Image 24 in Italian MS 63 is described in the accompanying text as the ‘profile of a human monster copied from a drawing by [Leonardo da] Vinci from [the collection of] Sig[nore] Cav[aliere] Barb[erini], given to him by Giulio Mancini’ (‘Profilo di un mostro umano copiato da un disegno del Vinci del Sig. Cav. Barb. donatogli da Giulio Mancini’). It is similar, for example, to an image in Liceti’s book, De monstris (1665, page 135). Liceti described the monster as having ‘the head of two-faced Janus; and both sides had a penis instead of a nose; while another, with testicles, came out from the chin; at the roots of these monstrous noses [and] below them on each side equally were twin eyes …’. It was not possible to be certain whether the child was male or female.
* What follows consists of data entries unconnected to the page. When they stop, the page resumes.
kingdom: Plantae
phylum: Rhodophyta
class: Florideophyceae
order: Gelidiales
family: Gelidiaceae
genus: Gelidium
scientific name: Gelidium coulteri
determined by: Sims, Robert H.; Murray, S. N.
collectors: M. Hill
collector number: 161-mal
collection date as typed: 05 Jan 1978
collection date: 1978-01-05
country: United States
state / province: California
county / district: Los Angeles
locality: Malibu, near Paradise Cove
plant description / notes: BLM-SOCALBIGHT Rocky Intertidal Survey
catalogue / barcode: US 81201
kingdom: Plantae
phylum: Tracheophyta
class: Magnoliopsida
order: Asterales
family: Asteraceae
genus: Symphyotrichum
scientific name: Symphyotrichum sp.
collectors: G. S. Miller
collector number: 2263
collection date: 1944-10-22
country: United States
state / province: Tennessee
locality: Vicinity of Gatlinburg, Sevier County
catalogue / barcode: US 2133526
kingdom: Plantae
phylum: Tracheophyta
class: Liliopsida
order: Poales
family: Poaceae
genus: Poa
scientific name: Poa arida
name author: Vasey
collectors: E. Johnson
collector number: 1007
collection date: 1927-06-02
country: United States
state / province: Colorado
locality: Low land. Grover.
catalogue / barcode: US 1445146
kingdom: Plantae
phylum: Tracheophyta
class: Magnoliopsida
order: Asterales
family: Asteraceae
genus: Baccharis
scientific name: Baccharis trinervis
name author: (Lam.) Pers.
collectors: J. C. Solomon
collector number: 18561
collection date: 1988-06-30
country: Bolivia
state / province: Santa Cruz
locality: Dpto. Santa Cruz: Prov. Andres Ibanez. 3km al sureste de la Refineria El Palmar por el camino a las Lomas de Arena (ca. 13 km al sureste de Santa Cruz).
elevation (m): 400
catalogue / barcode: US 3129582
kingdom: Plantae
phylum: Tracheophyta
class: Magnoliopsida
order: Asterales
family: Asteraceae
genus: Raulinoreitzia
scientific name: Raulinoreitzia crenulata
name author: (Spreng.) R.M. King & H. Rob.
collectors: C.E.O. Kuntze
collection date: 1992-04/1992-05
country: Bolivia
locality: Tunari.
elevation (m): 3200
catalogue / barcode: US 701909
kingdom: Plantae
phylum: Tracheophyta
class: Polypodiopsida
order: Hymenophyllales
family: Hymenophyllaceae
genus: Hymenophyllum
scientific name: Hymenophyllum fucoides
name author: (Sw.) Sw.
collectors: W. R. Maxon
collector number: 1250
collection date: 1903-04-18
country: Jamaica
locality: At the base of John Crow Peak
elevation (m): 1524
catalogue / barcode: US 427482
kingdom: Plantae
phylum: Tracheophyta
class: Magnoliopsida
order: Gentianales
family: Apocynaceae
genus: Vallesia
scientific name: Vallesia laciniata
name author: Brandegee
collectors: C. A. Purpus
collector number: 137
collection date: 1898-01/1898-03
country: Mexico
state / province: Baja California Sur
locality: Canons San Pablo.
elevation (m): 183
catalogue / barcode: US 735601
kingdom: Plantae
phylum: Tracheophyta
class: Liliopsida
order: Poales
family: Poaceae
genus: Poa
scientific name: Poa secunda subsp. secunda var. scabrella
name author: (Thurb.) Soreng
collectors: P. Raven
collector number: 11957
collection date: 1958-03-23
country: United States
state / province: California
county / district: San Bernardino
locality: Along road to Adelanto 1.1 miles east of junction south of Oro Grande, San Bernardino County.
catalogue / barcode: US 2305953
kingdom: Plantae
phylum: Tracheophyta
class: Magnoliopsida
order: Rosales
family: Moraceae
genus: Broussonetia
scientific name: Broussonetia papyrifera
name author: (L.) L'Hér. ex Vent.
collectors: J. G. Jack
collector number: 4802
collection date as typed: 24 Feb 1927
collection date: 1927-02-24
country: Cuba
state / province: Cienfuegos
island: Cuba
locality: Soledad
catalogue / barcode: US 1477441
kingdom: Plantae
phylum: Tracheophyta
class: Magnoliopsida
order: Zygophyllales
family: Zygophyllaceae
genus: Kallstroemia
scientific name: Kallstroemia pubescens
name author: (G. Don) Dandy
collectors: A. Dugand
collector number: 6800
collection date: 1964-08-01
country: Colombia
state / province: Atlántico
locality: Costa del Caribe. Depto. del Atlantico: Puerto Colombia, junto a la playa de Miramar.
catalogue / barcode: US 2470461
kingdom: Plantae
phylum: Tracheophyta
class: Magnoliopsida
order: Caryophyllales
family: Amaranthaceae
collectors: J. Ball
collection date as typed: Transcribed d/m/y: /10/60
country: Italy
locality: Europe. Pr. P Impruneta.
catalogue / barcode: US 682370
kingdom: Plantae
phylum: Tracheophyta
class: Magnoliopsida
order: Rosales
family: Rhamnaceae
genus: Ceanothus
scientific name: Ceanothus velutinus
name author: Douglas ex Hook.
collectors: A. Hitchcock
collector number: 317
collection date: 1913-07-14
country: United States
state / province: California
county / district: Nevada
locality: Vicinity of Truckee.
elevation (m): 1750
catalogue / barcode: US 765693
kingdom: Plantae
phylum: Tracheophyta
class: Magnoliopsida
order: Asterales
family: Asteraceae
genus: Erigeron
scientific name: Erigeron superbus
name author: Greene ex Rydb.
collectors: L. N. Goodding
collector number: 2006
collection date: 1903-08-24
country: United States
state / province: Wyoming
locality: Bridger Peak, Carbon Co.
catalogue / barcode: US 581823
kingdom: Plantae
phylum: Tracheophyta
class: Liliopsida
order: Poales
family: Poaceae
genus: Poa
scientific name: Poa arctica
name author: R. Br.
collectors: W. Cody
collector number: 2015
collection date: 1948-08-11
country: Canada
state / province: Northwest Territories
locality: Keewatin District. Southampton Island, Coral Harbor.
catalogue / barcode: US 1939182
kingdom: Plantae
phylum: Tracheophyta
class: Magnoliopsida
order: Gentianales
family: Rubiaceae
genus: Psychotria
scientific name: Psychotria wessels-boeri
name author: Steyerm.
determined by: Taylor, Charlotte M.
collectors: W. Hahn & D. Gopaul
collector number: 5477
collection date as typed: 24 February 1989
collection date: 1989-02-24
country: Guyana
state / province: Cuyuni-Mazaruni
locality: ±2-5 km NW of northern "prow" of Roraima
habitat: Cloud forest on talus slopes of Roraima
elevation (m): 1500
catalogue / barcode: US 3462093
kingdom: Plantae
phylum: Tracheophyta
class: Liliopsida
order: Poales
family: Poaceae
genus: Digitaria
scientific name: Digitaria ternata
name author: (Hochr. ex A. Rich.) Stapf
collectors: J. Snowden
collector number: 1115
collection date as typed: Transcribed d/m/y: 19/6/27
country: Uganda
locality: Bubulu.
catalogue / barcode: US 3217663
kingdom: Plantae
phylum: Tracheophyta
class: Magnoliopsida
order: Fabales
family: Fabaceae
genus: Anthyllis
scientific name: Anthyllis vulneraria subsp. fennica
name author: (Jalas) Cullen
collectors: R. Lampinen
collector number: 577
According to Liceti, the monster was a portent since it was born shortly before the King of France came down into Italy with his army. He stated further that an image had recently been sent to Padua, where he was a professor at the university from 1609 to 1637, by Cassiano dal Pozzo (1588–1657) who wrote that it had been copied from a painting by Leonardo da Vinci in the museum of Cardinal Francesco Barberini. The right side of the image in Liceti shows the monster in profile. The image in Italian MS 63 appears to have been reversed with the larger penis pointing towards the left in the Rylands MS (towards the right in Liceti) possibly indicating that the compiler of Italian MS 63 had seen the original and that the engraving in Liceti’s publication had reversed the image.

Monstrous births were frequently interpreted as portents. In this context it is telling that Liceti mentioned that the penis-headed infant was born shortly before the King of France came into Italy with his army. Given that the original image was associated with Leonardo da Vinci, who died in 1519, it seems reasonable to place the date of the birth shortly before Charles VIII invaded Naples in 1494/1495. The first records of an outbreak of the disease popularly referred to as the French disease or French pox occurred during this invasion. Syphilis was known to affect the nose and the imposition of the penis as a nose on a monstrous child would have been an apposite illustration of the effect of foreign invasion through placing sexual parts of the body shockingly inappropriately on a small child’s face.